The Mighty Mouse was to prove a poor aerial weapon. Although it was powerful enough to destroy a bomber with a single hit, its accuracy was abysmal. Its spin rate was not high enough to compensate for the effects of wind and gravity drop, and the rockets dispersed widely on launch: a volley of 24 rockets would cover an area the size of a football field.
As a result, by the late 1950s it had been largely abandoned as an aircraft weapon in favor of the true air-to-air missiles then becoming available. The Mk 4 found other uses, however, as an air-to-ground weapon, particularly for the new breed of armed helicopter.
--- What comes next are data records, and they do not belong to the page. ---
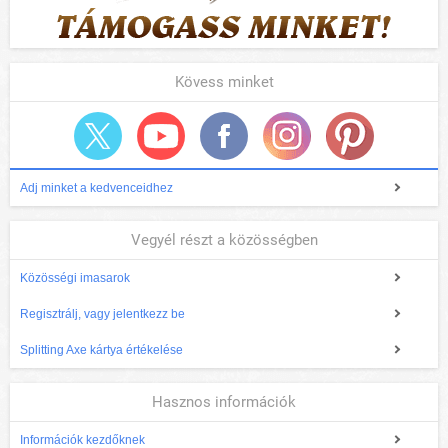
Kövess minket
Adj minket a kedvenceidhez
Vegyél részt a közösségben
Közösségi imasarok
Regisztrálj, vagy jelentkezz be
Splitting Axe kártya értékelése
Hasznos információk
Információk kezdőknek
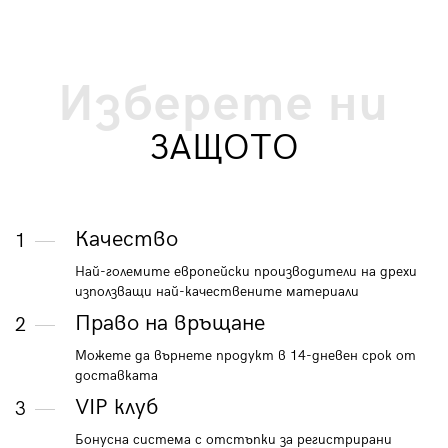
Изберете ни
ЗАЩОТО
Качество
1
Най-големите европейски производители на дрехи
използващи най-качествените материали
Право на връщане
2
Можете да върнете продукт в 14-дневен срок от
доставката
VIP клуб
3
Бонусна система с отстъпки за регистрирани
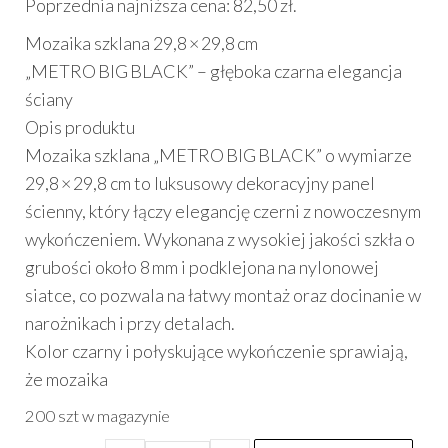
Poprzednia najniższa cena:
82,50
zł
.
wynosiła:
wynosi:
Mozaika szklana 29,8 × 29,8 cm
85,00 zł.
82,50 zł.
„METRO BIG BLACK” – głęboka czarna elegancja
ściany
Opis produktu
Mozaika szklana „METRO BIG BLACK” o wymiarze
29,8 × 29,8 cm to luksusowy dekoracyjny panel
ścienny, który łączy elegancję czerni z nowoczesnym
wykończeniem. Wykonana z wysokiej jakości szkła o
grubości około 8 mm i podklejona na nylonowej
siatce, co pozwala na łatwy montaż oraz docinanie w
narożnikach i przy detalach.
Kolor czarny i połyskujące wykończenie sprawiają,
że mozaika
200 szt w magazynie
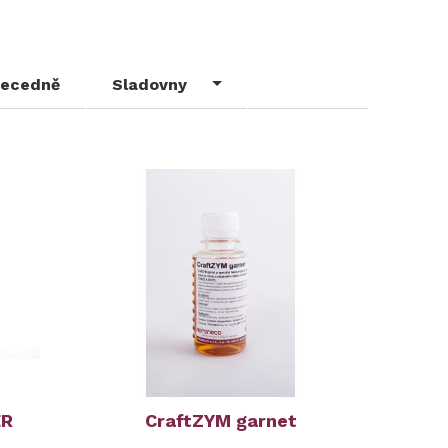
ecedně
Sladovny
ER
CraftZYM garnet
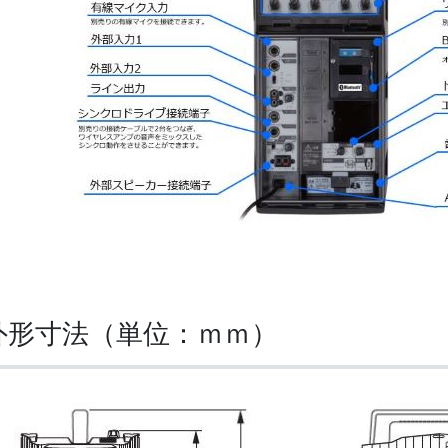
外形寸法（単位：ｍｍ）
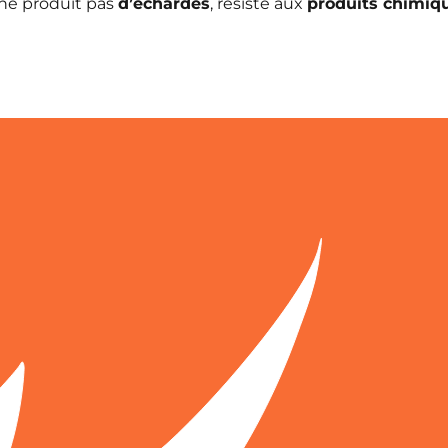
 ne produit pas
d’échardes
, résiste aux
produits chimiq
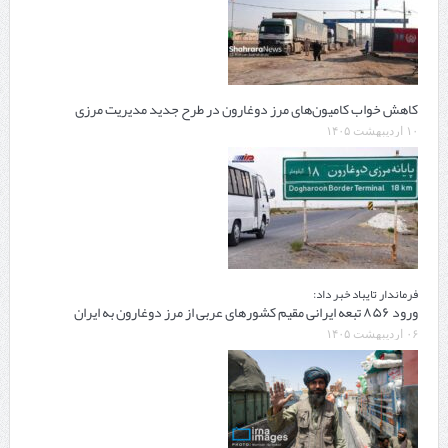
کاهش خواب کامیون‌های مرز دوغارون در طرح جدید مدیریت مرزی
۱۰ اردیبهشت ۱۴۰۵
فرماندار تایباد خبر داد:
ورود ۸۵۶ تبعه ایرانی مقیم کشورهای عربی از مرز دوغارون به ایران
۰۶ اردیبهشت ۱۴۰۵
A volley of FFARs was as devastating as a heavy cannon with far less weight and recoil, and in the ground-attack role its marginal long-range accuracy was less important. It was fitted with a more powerful motor to become the Mk 4/40. Pods (typically carrying seven or 19 rockets) were created for various applications, and a wide variety of specialized warheads were developed for anti-personnel, anti-tank, and target-marking use.
The FFAR has been developed into the modern Hydra 70 series, which is still in service.